--- Source material ---

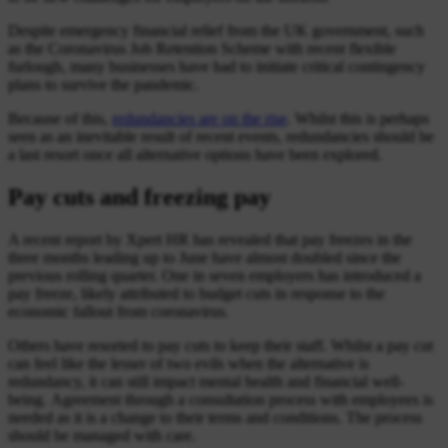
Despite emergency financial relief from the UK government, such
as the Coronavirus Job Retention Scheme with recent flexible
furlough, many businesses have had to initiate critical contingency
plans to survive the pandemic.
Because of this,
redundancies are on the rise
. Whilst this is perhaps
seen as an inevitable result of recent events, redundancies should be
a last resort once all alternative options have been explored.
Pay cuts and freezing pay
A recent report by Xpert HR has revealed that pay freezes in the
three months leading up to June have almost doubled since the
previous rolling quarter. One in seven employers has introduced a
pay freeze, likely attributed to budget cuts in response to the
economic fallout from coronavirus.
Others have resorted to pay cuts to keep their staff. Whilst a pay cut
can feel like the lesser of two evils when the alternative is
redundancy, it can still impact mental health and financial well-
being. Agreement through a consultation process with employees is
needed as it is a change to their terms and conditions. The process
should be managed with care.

---
--- Source material ---

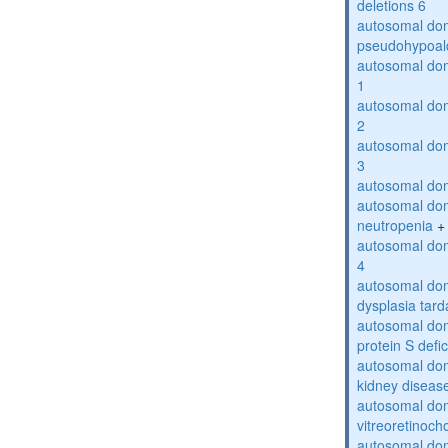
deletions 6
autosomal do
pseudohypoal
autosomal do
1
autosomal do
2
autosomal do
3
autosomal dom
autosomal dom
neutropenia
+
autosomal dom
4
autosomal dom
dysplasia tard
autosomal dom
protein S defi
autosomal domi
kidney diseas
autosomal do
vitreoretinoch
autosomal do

---
--- Source material ---

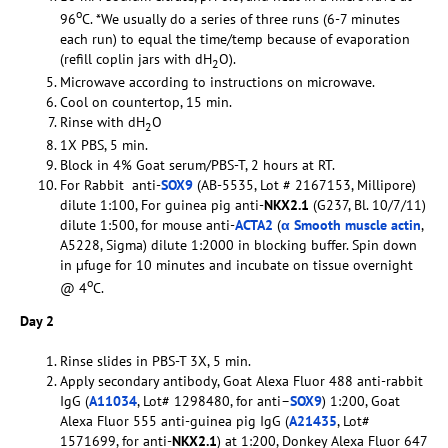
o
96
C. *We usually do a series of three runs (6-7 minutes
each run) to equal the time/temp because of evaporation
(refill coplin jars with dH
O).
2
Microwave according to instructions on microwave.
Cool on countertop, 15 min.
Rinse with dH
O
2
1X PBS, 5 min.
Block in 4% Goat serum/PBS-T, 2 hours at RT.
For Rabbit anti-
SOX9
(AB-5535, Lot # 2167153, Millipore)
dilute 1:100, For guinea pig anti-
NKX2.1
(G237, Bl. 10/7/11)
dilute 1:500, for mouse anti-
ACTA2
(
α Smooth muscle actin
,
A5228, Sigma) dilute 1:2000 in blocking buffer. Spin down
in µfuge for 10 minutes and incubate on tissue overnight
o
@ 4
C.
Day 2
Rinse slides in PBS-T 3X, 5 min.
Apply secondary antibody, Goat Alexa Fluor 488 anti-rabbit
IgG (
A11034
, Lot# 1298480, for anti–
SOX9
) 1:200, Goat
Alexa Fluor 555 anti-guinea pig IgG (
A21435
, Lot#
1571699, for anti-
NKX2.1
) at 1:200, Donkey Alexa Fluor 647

---

* Task objective *
Reply with one number only: the count of lines in the entries that contain "Rinse".

* Response to this exercise *
2